§ **TASK OBJECTIVE**: Search the entries for the word "elbow". Copy every line that holds it.
*** MATERIAL TO PROCESS ***
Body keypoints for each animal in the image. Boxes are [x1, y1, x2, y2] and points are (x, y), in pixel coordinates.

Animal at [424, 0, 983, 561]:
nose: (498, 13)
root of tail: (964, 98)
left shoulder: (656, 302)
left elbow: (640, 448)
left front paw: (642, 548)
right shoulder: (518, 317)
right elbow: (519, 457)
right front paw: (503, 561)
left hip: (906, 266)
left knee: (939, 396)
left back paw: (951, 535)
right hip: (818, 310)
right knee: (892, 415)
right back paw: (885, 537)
*** End of MATERIAL TO PROCESS ***
*** MATERIAL TO PROCESS ***
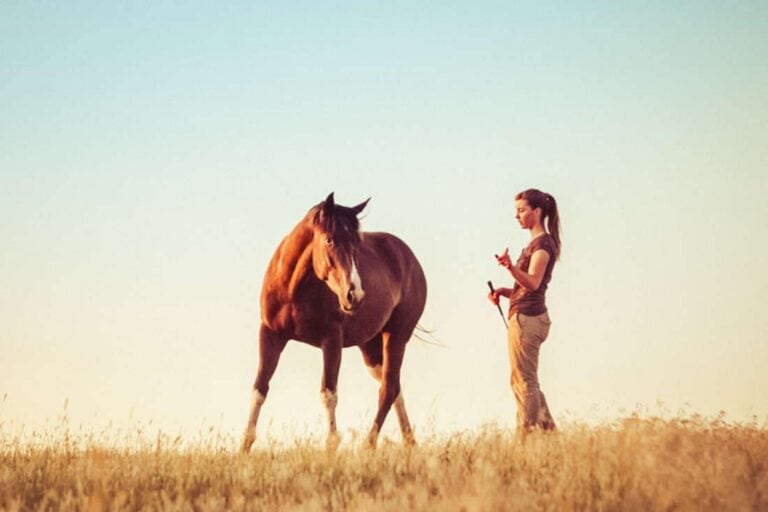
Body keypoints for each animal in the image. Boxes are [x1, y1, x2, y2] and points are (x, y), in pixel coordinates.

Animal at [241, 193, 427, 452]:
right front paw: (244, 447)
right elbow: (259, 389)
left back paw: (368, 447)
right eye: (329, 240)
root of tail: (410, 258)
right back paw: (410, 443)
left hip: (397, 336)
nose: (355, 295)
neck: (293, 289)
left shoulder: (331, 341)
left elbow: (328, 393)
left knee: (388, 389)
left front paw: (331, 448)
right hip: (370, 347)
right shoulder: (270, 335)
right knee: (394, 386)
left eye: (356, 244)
*** End of MATERIAL TO PROCESS ***
*** MATERIAL TO PROCESS ***
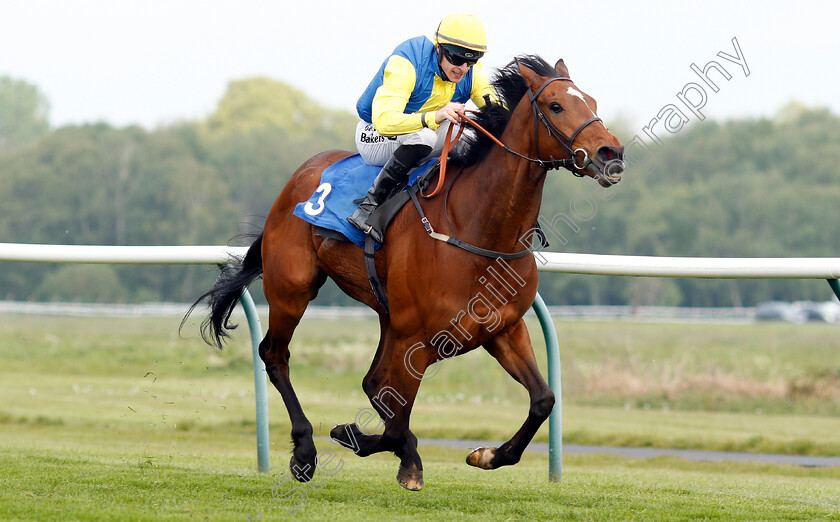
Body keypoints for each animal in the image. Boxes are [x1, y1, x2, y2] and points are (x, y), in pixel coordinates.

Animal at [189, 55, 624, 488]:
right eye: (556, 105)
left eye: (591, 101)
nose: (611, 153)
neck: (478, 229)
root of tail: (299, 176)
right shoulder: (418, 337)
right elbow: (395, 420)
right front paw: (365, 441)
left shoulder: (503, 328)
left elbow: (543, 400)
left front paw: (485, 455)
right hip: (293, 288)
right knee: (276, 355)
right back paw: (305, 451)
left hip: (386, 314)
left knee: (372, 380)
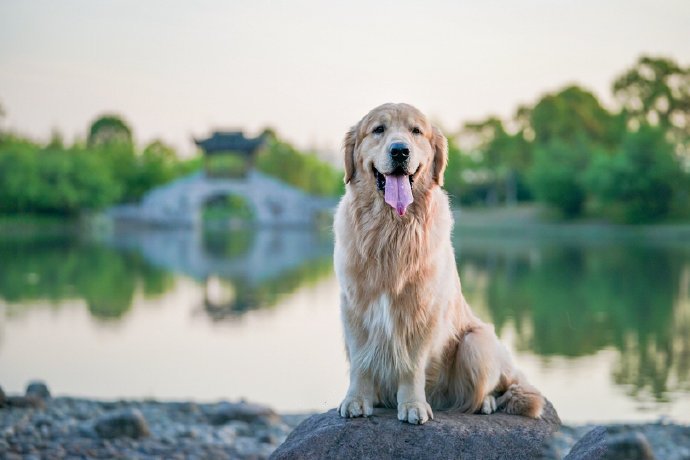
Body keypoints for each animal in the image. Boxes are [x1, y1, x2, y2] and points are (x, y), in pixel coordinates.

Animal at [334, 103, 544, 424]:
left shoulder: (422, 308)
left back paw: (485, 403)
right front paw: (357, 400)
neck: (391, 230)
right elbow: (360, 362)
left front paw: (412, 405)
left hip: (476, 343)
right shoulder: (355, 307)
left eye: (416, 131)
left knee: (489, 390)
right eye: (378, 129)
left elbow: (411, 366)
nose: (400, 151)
*** End of MATERIAL TO PROCESS ***
§ **OUTPUT BELOW**:
left elbow: (640, 448)
right elbow: (519, 457)
right elbow: (259, 389)
left elbow: (328, 393)
right elbow: (395, 420)
left elbow: (543, 400)
right elbow: (360, 362)
left elbow: (411, 366)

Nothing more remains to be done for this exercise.